▶ AIM
Reproduce, word for word, everything from the start of the material down to the line containing "List each element's", both ends included, and omit the pictures from your answer.
----
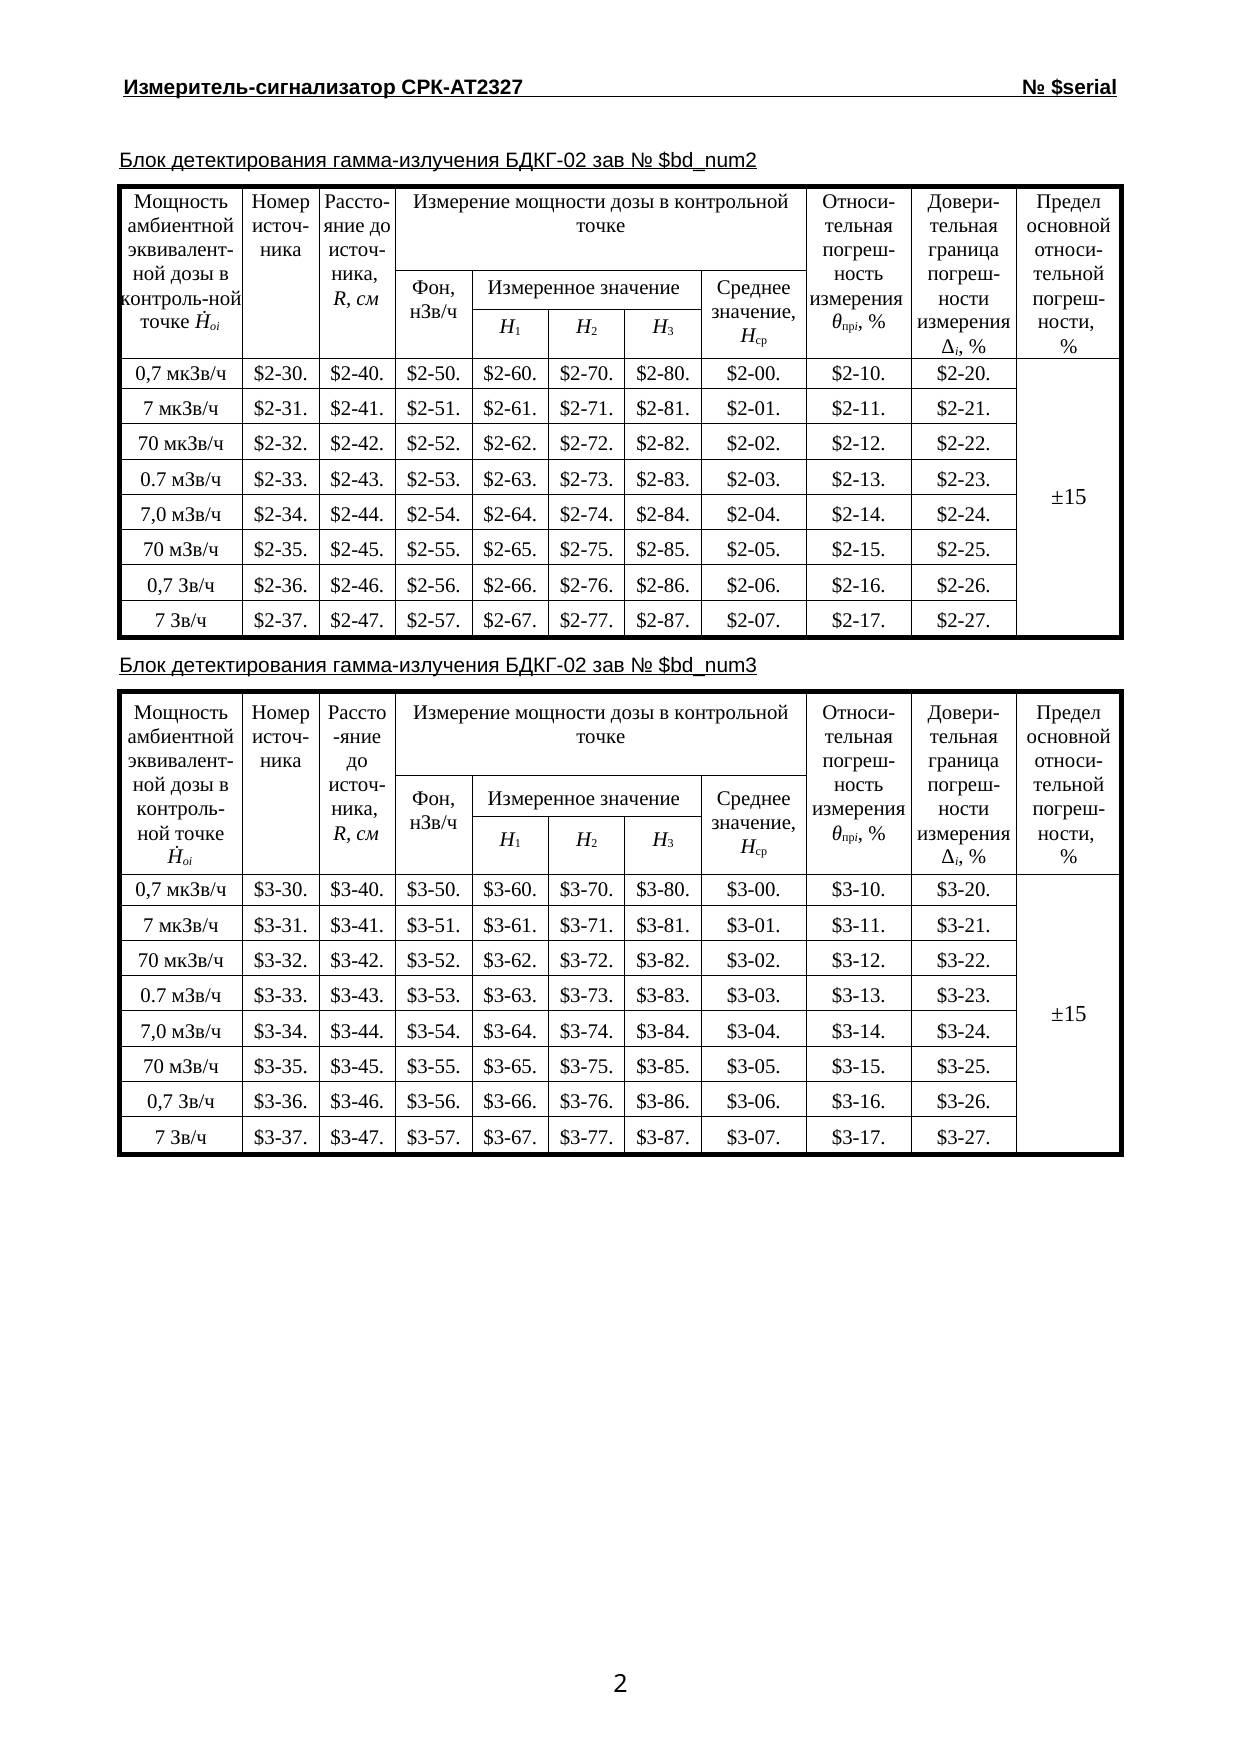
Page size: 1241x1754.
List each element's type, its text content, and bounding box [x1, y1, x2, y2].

table_cell $3-11. [807, 906, 911, 940]
table_cell 0,7 Зв/ч [122, 1082, 242, 1116]
table_cell $2-13. [807, 460, 911, 494]
table_cell $2-66. [473, 565, 548, 600]
table_cell $2-20. [912, 359, 1016, 388]
table_cell $3-24. [912, 1011, 1016, 1046]
table_cell $2-03. [702, 460, 806, 494]
table_cell $2-27. [912, 601, 1016, 635]
table_cell $3-55. [396, 1047, 472, 1081]
table_cell $3-84. [625, 1011, 701, 1046]
table_header Блок детектирования гамма-излучения БДКГ-02 зав № $bd_num2 [119, 135, 1121, 184]
table_cell 0.7 мЗв/ч [122, 976, 242, 1010]
table_cell $3-60. [473, 875, 548, 904]
table_cell $2-52. [396, 424, 472, 458]
table_cell $3-04. [702, 1011, 806, 1046]
table_cell $2-53. [396, 460, 472, 494]
table_cell Фон, нЗв/ч [396, 776, 472, 874]
table_cell $3-21. [912, 906, 1016, 940]
table_cell $2-31. [243, 389, 319, 423]
table_cell $2-10. [807, 359, 911, 388]
table_cell $2-07. [702, 601, 806, 635]
table_cell $3-66. [473, 1082, 548, 1116]
table_cell 70 мкЗв/ч [122, 424, 242, 458]
table_cell $3-13. [807, 976, 911, 1010]
table_cell $2-60. [473, 359, 548, 388]
table_cell $3-41. [320, 906, 395, 940]
table_cell $3-62. [473, 941, 548, 975]
table_cell $3-33. [243, 976, 319, 1010]
table_cell Измеренное значение [473, 776, 701, 816]
table_cell $2-16. [807, 565, 911, 600]
table_cell $3-73. [549, 976, 624, 1010]
table_cell $2-22. [912, 424, 1016, 458]
table_cell $3-80. [625, 875, 701, 904]
table_cell $2-57. [396, 601, 472, 635]
table_cell $2-73. [549, 460, 624, 494]
table_cell $2-36. [243, 565, 319, 600]
table_cell $2-83. [625, 460, 701, 494]
table_cell $3-54. [396, 1011, 472, 1046]
table_cell $3-63. [473, 976, 548, 1010]
table_cell $3-20. [912, 875, 1016, 904]
table_cell $2-86. [625, 565, 701, 600]
table_cell $3-25. [912, 1047, 1016, 1081]
table_cell $2-02. [702, 424, 806, 458]
table_cell $3-47. [320, 1117, 395, 1152]
table_cell $2-45. [320, 530, 395, 564]
table_cell $3-86. [625, 1082, 701, 1116]
table_cell $2-47. [320, 601, 395, 635]
table_cell 7,0 мЗв/ч [122, 1011, 242, 1046]
table_cell $3-07. [702, 1117, 806, 1152]
table_cell $3-61. [473, 906, 548, 940]
table_cell $3-37. [243, 1117, 319, 1152]
table_cell $2-77. [549, 601, 624, 635]
table_cell $2-67. [473, 601, 548, 635]
table_cell $3-42. [320, 941, 395, 975]
table_cell $3-46. [320, 1082, 395, 1116]
table_cell $2-87. [625, 601, 701, 635]
table_cell 7 мкЗв/ч [122, 389, 242, 423]
table_cell Номер источ-ника [243, 694, 319, 874]
table_cell $3-06. [702, 1082, 806, 1116]
table_cell Измерение мощности дозы в контрольной точке [396, 189, 806, 269]
table_cell $2-00. [702, 359, 806, 388]
table_cell Довери-тельная граница погреш-ности измерения Δi, % [912, 189, 1016, 358]
table_cell 0,7 Зв/ч [122, 565, 242, 600]
table_cell $2-26. [912, 565, 1016, 600]
table_cell $2-56. [396, 565, 472, 600]
table_cell $3-74. [549, 1011, 624, 1046]
table_cell $3-76. [549, 1082, 624, 1116]
table_cell $2-81. [625, 389, 701, 423]
table_cell $3-12. [807, 941, 911, 975]
table_cell Довери-тельная граница погреш-ности измерения Δi, % [912, 694, 1016, 874]
table_cell $2-33. [243, 460, 319, 494]
table_cell $3-22. [912, 941, 1016, 975]
table_cell $2-04. [702, 495, 806, 529]
table_cell $3-65. [473, 1047, 548, 1081]
table_cell Рассто-яние до источ-ника, R, см [320, 694, 395, 874]
table_cell $3-67. [473, 1117, 548, 1152]
table_cell $2-34. [243, 495, 319, 529]
table_cell $2-15. [807, 530, 911, 564]
table_cell $2-14. [807, 495, 911, 529]
table_cell $2-40. [320, 359, 395, 388]
table_cell $3-02. [702, 941, 806, 975]
table_cell Относи-тельная погреш-ность измерения θпрi, % [807, 189, 911, 358]
table_cell $3-26. [912, 1082, 1016, 1116]
table_cell $3-10. [807, 875, 911, 904]
table_cell Мощность амбиентной эквивалент-ной дозы в контроль-ной точке Ḣoi [122, 694, 242, 874]
table_cell $2-21. [912, 389, 1016, 423]
table_cell $2-62. [473, 424, 548, 458]
table_cell $2-06. [702, 565, 806, 600]
table_cell Среднее значение, Hср [702, 271, 806, 358]
table_cell $2-61. [473, 389, 548, 423]
table_cell $2-37. [243, 601, 319, 635]
table_cell H3 [625, 817, 701, 874]
table_cell $2-82. [625, 424, 701, 458]
table_cell $2-35. [243, 530, 319, 564]
table_cell $2-11. [807, 389, 911, 423]
table_cell $3-83. [625, 976, 701, 1010]
table_cell $3-32. [243, 941, 319, 975]
table_cell $2-41. [320, 389, 395, 423]
table_cell H1 [473, 817, 548, 874]
table_cell $2-55. [396, 530, 472, 564]
table_cell $2-54. [396, 495, 472, 529]
table_cell $3-51. [396, 906, 472, 940]
table_cell $3-56. [396, 1082, 472, 1116]
table_cell $3-72. [549, 941, 624, 975]
table_cell $2-17. [807, 601, 911, 635]
table_cell 70 мкЗв/ч [122, 941, 242, 975]
table_cell $3-82. [625, 941, 701, 975]
table_cell $3-40. [320, 875, 395, 904]
table_cell $2-65. [473, 530, 548, 564]
table_cell $2-30. [243, 359, 319, 388]
table_cell $3-75. [549, 1047, 624, 1081]
table_cell $2-75. [549, 530, 624, 564]
table_cell $3-71. [549, 906, 624, 940]
table_cell 7 Зв/ч [122, 601, 242, 635]
table_cell $3-34. [243, 1011, 319, 1046]
table_cell $2-05. [702, 530, 806, 564]
table_cell $3-27. [912, 1117, 1016, 1152]
table_cell 7,0 мЗв/ч [122, 495, 242, 529]
table_cell $2-63. [473, 460, 548, 494]
table_cell $3-52. [396, 941, 472, 975]
table_cell $3-45. [320, 1047, 395, 1081]
table_cell $2-64. [473, 495, 548, 529]
table_cell H2 [549, 310, 624, 358]
table_cell $3-50. [396, 875, 472, 904]
table_cell Предел основной относи-тельной погреш-ности, % [1017, 189, 1119, 358]
table_cell 0,7 мкЗв/ч [122, 359, 242, 388]
table_cell Рассто-яние до источ-ника, R, см [320, 189, 395, 358]
table_cell $2-76. [549, 565, 624, 600]
table_cell 0.7 мЗв/ч [122, 460, 242, 494]
table_cell $2-46. [320, 565, 395, 600]
table_cell $2-85. [625, 530, 701, 564]
table_cell $2-23. [912, 460, 1016, 494]
table_cell $3-05. [702, 1047, 806, 1081]
table_cell Относи-тельная погреш-ность измерения θпрi, % [807, 694, 911, 874]
table_cell $3-53. [396, 976, 472, 1010]
table_cell $3-81. [625, 906, 701, 940]
table_cell $2-25. [912, 530, 1016, 564]
table_cell 7 мкЗв/ч [122, 906, 242, 940]
table_cell $2-42. [320, 424, 395, 458]
table_cell Мощность амбиентной эквивалент-ной дозы в контроль-ной точке Ḣoi [122, 189, 242, 358]
table_cell $2-51. [396, 389, 472, 423]
table_cell H2 [549, 817, 624, 874]
table_cell $2-01. [702, 389, 806, 423]
table_cell $2-50. [396, 359, 472, 388]
table_cell $3-85. [625, 1047, 701, 1081]
table_cell $2-74. [549, 495, 624, 529]
table_cell Измерение мощности дозы в контрольной точке [396, 694, 806, 775]
table_cell $2-12. [807, 424, 911, 458]
table_cell ±15 [1017, 359, 1119, 635]
table_cell $3-87. [625, 1117, 701, 1152]
table_cell $3-30. [243, 875, 319, 904]
table_cell Номер источ-ника [243, 189, 319, 358]
table_cell $2-44. [320, 495, 395, 529]
table_cell $3-36. [243, 1082, 319, 1116]
table_cell $3-14. [807, 1011, 911, 1046]
table_cell $2-32. [243, 424, 319, 458]
table_cell $2-71. [549, 389, 624, 423]
table_cell $3-03. [702, 976, 806, 1010]
table_cell $3-31. [243, 906, 319, 940]
table_cell $3-77. [549, 1117, 624, 1152]
table_cell H3 [625, 310, 701, 358]
table_cell $3-43. [320, 976, 395, 1010]
table_cell $3-15. [807, 1047, 911, 1081]
table_cell 70 мЗв/ч [122, 530, 242, 564]
table_cell $3-23. [912, 976, 1016, 1010]
table_cell Среднее значение, Hср [702, 776, 806, 874]
table_cell $2-84. [625, 495, 701, 529]
table_cell 70 мЗв/ч [122, 1047, 242, 1081]
table_cell 0,7 мкЗв/ч [122, 875, 242, 904]
table_cell $3-16. [807, 1082, 911, 1116]
table_cell ±15 [1017, 875, 1119, 1152]
table_cell $3-17. [807, 1117, 911, 1152]
table_cell $3-57. [396, 1117, 472, 1152]
table_cell $3-35. [243, 1047, 319, 1081]
table_cell $2-24. [912, 495, 1016, 529]
table_cell $2-70. [549, 359, 624, 388]
table_cell Предел основной относи-тельной погреш-ности, % [1017, 694, 1119, 874]
table_cell $3-01. [702, 906, 806, 940]
table_cell 7 Зв/ч [122, 1117, 242, 1152]
table_cell $3-00. [702, 875, 806, 904]
table_cell $2-43. [320, 460, 395, 494]
table_cell $3-70. [549, 875, 624, 904]
table_header Блок детектирования гамма-излучения БДКГ-02 зав № $bd_num3 [119, 640, 1121, 689]
table_cell H1 [473, 310, 548, 358]
table_cell $2-72. [549, 424, 624, 458]
table_cell $3-44. [320, 1011, 395, 1046]
table_cell Измеренное значение [473, 271, 701, 309]
table_cell Фон, нЗв/ч [396, 271, 472, 358]
table_cell $2-80. [625, 359, 701, 388]
table_cell $3-64. [473, 1011, 548, 1046]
----
▶ TASK SOLUTION
Page size: 1241x1754.
List each element's type, its text content, and bounding box [x1, y1, x2, y2].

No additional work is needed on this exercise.